Earlier this year, our founder Jon gave a speech at an annual conference of the National Retail Federation that explored how we see Getaway in relation to the current trend of minimalism. Moreover, he explored why what we’re offering is actually a better option; we are providing what people might really be seeking when they take that first step toward simplifying their lives.
Getaway is about stripping away distractions and focusing on what really matters to you. It’s taking the central thesis of minimalism—you don’t really need all this stuff—and asking then next obvious question: what do you need to live a truly balanced life?
So we try to provide a few things we think we all need. The first is an opportunity to experience the restorative power of nature—to calm us, to inspire us, to force us to slow down, and to expand our perspective. The second is the time to nurture our relationships—with ourselves and with our loved ones. And the last is the luxury of experiences unmediated by technology.
If you’ve been close to startup culture over the past decade or so, you’ve probably heard people use the word “disrupt” as a positive—disrupting an outdated industry or product. But we think of it in the more traditional, troublesome sense. Sure, technology powers our progress. But it also distracts us—pulling us away from things that may feel less urgent but are ultimately more important.
So at Getaway, we ask you to lock away your phone, and we encourage you to explore the world around you, and the ideas and feelings and relationships that matter to you.
Why Essentialism Matters
There’s a connection here to what all those minimalists are prescribing, a call to judge the things you own not by what they’re worth, but what they’re worth to you. But the focus with minimalism is still always on our things, or lack thereof—not on the people, the places, the memories, and the feelings that enrich us.
Those kinds of experiences can’t be entirely engineered.

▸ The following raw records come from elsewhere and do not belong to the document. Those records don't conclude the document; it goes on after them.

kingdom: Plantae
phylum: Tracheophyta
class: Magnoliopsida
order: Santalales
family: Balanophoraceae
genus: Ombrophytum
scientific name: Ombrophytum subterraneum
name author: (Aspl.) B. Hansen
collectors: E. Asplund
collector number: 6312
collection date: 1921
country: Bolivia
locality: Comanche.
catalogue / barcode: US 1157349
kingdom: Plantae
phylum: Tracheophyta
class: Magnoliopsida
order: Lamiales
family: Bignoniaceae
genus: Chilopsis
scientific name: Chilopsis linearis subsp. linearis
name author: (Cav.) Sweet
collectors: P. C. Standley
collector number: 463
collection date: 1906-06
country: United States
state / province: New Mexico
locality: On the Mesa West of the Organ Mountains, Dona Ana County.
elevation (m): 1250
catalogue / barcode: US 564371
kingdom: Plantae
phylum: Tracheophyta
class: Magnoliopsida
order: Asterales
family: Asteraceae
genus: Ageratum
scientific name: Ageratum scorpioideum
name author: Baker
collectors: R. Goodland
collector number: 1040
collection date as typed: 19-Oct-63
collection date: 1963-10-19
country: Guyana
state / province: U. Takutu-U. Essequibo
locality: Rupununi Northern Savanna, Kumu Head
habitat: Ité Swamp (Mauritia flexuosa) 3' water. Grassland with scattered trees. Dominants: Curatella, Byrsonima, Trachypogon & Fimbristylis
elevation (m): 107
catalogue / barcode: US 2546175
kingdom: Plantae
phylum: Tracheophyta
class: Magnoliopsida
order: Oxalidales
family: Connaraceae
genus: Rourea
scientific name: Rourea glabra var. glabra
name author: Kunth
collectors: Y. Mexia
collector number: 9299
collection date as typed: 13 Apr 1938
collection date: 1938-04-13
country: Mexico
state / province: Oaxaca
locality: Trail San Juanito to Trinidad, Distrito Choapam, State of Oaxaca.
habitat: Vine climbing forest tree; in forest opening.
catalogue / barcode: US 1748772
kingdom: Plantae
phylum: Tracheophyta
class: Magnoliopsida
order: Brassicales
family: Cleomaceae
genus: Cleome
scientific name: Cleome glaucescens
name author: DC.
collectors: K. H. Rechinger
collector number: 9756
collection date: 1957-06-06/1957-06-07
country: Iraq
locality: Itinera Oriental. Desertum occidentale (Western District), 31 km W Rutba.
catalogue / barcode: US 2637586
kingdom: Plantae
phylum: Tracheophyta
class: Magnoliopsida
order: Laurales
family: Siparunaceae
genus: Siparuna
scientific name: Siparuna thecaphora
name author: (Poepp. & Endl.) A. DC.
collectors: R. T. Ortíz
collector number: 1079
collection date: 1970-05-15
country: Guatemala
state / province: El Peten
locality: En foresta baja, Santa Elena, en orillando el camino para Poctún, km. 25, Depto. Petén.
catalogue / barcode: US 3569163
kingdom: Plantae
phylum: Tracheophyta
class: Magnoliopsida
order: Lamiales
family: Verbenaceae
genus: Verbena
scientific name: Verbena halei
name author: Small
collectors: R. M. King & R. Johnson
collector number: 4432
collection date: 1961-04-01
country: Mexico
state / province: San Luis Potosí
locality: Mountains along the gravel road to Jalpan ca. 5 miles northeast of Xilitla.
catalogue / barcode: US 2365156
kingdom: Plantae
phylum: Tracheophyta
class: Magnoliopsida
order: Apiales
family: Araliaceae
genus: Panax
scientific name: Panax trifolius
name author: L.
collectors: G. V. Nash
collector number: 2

They’re personal and unpredictable. There’s no right way to do them. They’re also forgiving. Ask any new parent what their volume of “stuff” looks like, and you’ll quickly run up against the limits of minimalism. It can be useful to think intentionally about the things you own, but we don’t think you need to swear off creature comforts and embrace asceticism to find balance. In fact, we believe the only way to feel truly free and at ease is to have all the essentials—everything you need, nothing you don’t—taken care of. We all need stuff. But we also don’t need to dwell too hard on it.
Because we know our things are never really what makes our lives memorable and meaningful. It’s those early morning sunrises. Those quiet cups of coffee. Those late night talks. Those bursts of creativity that lead us in totally new directions. Those things that we do, and the people we do them with—that’s what we’ll remember a decade down the line.
This growing trend of centering our possessions—even in their absence— over our relationships is the antithesis of what Getaway is all about. So you’ll never catch us encouraging you to ruthlessly discard or needlessly sentimentalize your stuff. Because we’ve learned that what people really want is what we’re offering: unstructured time in a natural environment that already has everything you need, and nothing you don’t.